As in hustling, or zooming, or cruising really, really fast.
During a Jan. 11 press conference, Capt. John Kirby, the deputy assistant secretary of defense for media operations, expanded our vocabulary with this term. He was talking about aircraft carrier presence near Iran, particularly the recent arrival of the carrier Carl Vinson, and how the ship’s entrance into 5th Fleet has nothing to do with heightened tensions in the region.
Here’s Kirby’s language lesson for the day:
Kirby: And as you all know, I mean, to get an aircraft carrier strike group anywhere in the world takes time. It takes a lot of planning and training. Months of advance work is done. It’s not — I don’t want to leave anybody with the impression that, you know, we’re somehow zorching two carriers over there because we’re concerned about what happened, you know, today in Iran. It’s just not the case. This is — this is just prudent force posture requirements set by the combatant commander.
Q: But in fact it’s sporadic, at best, when you’re able to put two carriers there.
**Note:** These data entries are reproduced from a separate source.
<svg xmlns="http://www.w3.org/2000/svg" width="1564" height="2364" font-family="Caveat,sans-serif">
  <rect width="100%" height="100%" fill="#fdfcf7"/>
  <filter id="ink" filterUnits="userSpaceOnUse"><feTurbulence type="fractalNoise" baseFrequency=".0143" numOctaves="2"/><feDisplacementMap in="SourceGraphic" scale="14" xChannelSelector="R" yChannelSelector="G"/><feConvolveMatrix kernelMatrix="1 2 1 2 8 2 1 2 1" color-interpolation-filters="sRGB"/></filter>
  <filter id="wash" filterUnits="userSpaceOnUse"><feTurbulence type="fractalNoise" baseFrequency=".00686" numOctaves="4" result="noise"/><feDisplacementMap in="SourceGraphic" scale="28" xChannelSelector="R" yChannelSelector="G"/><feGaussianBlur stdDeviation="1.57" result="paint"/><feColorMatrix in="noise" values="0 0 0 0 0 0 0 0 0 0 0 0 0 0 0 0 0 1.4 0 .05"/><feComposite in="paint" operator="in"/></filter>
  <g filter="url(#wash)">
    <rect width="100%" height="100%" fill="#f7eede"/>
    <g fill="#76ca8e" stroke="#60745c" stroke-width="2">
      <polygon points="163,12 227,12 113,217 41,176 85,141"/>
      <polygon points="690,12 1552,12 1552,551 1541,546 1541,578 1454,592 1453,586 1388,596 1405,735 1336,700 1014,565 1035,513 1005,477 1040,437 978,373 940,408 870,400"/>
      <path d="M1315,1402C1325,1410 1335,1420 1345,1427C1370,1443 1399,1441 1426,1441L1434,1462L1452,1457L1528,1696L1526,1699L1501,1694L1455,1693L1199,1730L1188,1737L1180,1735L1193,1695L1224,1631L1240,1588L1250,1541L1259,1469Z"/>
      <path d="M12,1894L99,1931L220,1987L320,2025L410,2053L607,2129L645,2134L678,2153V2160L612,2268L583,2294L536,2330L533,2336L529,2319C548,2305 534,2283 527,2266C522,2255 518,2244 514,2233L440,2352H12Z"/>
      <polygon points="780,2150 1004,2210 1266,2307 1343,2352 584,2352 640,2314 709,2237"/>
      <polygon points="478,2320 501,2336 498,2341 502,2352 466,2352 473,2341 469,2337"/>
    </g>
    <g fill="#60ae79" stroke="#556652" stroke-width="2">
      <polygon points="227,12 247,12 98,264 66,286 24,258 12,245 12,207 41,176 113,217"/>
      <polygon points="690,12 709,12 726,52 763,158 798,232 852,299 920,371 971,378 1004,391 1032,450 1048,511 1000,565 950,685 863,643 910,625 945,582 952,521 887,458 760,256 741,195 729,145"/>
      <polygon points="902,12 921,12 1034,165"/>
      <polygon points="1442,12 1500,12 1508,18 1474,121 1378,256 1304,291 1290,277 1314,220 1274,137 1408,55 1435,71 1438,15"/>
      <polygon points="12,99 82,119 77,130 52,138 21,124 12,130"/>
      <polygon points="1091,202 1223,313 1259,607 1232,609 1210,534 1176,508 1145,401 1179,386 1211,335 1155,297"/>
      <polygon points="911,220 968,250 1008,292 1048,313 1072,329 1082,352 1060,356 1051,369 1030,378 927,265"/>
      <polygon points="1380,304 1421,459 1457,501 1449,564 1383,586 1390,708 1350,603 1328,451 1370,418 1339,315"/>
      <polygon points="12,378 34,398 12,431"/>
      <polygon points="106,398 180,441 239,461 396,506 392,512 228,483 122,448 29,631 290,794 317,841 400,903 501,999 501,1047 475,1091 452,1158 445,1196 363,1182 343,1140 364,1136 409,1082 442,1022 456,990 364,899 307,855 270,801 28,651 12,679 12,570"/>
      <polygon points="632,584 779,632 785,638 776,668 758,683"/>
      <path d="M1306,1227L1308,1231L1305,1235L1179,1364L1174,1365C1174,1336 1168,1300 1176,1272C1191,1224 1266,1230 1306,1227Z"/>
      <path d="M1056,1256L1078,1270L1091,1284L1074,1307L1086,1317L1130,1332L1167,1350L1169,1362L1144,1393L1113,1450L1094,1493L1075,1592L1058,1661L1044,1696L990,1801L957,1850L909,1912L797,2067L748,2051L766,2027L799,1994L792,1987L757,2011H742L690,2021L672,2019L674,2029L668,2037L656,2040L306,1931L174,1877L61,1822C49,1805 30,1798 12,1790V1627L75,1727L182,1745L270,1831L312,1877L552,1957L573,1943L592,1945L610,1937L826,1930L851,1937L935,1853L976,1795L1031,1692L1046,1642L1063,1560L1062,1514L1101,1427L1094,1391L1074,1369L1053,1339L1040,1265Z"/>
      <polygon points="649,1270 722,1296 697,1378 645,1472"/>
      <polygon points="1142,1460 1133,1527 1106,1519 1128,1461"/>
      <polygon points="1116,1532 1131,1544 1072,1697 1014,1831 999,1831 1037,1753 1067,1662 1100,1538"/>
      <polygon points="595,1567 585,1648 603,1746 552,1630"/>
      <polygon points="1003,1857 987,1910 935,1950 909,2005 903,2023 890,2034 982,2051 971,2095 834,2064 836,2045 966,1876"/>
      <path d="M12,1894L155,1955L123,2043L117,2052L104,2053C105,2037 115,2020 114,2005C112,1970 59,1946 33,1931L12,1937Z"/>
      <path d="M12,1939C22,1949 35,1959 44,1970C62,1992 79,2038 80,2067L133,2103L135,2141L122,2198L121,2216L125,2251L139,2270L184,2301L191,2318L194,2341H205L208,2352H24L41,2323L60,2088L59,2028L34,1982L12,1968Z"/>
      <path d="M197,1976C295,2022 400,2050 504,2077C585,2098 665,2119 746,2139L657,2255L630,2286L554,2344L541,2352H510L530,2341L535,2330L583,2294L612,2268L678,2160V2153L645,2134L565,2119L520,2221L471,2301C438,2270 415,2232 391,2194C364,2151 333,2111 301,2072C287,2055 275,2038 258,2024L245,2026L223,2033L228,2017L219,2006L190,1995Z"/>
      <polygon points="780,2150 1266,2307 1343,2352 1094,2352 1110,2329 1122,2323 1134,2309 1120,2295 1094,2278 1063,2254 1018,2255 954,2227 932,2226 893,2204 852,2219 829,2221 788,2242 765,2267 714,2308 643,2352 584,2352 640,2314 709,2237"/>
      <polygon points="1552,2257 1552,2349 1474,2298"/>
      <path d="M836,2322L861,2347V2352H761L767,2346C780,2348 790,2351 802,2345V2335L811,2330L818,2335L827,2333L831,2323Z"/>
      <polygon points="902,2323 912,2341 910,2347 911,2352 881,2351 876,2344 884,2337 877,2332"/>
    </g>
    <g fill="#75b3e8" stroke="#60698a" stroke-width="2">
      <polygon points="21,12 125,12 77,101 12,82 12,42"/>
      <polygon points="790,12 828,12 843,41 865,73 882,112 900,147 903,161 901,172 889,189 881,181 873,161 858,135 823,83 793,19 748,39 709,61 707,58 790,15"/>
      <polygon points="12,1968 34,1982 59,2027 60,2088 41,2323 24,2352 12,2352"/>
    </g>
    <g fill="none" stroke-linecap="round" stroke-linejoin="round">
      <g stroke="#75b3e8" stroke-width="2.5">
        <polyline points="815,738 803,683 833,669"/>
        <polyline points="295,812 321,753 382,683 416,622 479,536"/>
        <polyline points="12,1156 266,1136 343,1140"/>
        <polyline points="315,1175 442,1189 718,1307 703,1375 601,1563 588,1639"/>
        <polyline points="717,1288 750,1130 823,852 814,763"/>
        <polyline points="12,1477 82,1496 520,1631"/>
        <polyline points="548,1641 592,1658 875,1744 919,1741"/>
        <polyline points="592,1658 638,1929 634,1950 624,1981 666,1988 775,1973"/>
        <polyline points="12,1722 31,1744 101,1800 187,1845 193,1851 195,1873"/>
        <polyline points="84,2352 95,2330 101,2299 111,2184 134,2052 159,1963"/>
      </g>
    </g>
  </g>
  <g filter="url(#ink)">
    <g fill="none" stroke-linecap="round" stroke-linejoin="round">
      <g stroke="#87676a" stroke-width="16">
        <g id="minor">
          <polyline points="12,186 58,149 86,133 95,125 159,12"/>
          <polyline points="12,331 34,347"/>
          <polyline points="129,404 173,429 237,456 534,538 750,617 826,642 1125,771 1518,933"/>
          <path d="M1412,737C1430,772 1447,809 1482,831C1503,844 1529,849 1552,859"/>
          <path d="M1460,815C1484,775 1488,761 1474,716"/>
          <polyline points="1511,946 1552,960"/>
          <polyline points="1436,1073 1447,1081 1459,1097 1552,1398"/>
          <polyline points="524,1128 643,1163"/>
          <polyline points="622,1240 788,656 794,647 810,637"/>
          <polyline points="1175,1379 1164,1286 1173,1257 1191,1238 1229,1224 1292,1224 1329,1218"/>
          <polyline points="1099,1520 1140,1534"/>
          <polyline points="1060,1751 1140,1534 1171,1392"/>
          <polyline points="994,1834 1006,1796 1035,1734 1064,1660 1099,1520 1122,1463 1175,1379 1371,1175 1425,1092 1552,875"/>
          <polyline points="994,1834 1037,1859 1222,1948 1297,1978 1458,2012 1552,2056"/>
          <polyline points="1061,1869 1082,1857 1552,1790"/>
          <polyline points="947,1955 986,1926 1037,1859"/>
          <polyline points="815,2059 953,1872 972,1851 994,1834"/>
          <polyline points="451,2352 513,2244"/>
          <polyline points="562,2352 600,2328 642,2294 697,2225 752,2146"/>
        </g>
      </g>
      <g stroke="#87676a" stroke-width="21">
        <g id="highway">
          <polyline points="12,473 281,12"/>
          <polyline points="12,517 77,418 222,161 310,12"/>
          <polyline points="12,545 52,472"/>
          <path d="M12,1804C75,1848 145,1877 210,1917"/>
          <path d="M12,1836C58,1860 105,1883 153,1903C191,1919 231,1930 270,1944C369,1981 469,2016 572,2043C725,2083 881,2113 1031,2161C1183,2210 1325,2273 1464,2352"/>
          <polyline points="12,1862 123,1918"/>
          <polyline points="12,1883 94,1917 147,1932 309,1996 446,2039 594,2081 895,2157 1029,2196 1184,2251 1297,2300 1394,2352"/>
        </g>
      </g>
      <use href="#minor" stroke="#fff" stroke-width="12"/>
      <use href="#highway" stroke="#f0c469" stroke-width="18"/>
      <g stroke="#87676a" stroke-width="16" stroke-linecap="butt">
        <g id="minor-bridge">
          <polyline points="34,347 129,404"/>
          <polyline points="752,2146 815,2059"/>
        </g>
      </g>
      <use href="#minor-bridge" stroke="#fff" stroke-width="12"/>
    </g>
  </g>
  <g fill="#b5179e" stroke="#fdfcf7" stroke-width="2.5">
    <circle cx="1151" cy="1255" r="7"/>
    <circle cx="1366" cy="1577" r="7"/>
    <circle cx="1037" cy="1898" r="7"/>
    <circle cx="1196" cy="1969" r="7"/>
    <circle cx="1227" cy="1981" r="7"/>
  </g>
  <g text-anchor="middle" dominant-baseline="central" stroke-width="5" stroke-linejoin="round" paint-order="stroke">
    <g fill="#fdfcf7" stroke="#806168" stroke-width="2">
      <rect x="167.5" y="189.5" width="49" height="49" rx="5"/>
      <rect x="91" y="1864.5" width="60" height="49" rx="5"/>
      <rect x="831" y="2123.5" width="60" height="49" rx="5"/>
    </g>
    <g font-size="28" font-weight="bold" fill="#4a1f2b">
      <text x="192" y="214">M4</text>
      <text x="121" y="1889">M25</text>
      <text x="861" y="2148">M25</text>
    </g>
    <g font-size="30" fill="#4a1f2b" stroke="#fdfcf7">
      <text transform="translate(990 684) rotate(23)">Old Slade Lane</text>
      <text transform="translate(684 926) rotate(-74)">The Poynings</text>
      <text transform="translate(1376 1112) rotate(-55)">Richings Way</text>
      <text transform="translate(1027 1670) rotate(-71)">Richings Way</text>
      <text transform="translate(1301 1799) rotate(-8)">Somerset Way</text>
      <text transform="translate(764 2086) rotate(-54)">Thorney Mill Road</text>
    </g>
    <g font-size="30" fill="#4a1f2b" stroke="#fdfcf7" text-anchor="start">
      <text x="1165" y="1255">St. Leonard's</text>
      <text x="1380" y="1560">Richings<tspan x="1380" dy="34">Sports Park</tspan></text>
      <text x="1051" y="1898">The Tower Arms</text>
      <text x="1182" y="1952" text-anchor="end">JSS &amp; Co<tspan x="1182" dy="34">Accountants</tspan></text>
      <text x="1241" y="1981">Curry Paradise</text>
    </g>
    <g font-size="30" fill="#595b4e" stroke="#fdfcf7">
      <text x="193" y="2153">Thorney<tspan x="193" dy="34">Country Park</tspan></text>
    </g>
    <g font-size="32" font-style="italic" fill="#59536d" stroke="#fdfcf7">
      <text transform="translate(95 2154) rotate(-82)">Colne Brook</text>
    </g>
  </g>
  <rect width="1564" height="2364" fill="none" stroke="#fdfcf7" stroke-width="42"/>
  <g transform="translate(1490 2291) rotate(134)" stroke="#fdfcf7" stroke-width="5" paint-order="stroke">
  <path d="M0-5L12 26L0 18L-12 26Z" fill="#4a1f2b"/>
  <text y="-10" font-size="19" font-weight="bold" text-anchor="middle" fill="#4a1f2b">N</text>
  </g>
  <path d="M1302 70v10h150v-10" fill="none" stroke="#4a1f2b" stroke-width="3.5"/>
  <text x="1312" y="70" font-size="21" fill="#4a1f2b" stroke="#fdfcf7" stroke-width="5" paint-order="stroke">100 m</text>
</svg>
We are told that rather than the question being when did — is the Vinson coming in, to use your word, scorching, I — or zorching or whatever —
Kirby: “Zorching,” I think, is what I said –
Q: Zorching, you said. (Laughter.)
Pentagon Spokesman George Little: It’s a technical term — (inaudible) — learning.
And in case you’re curious, “zorching” is worth 23 points in Scrabble and a great way to unload a “Z.” But watch out, it may not be in the official Scrabble dictionary.